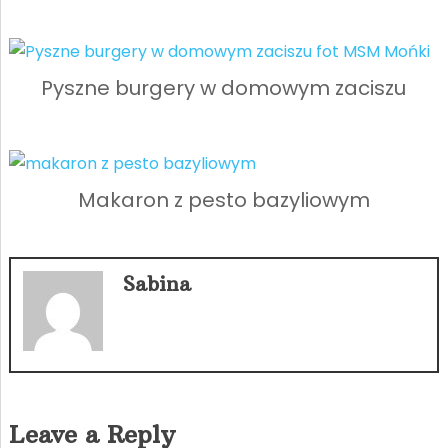
Pyszne burgery w domowym zaciszu
Makaron z pesto bazyliowym
Sabina
Leave a Reply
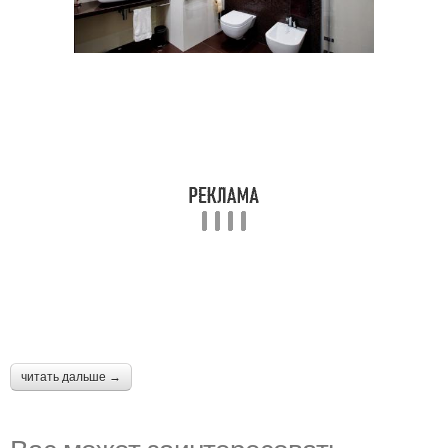
читать дальше →
Вас может заинтересовать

- - - - -

- _DIRECTIVE_
Quote, please, only the lines running from the one with "Leave a Reply" down to the final line of the data above, keeping both ends and skipping the pictures.

- _YOUR SOLUTION_
Leave a Reply
читать дальше →
Вас может заинтересовать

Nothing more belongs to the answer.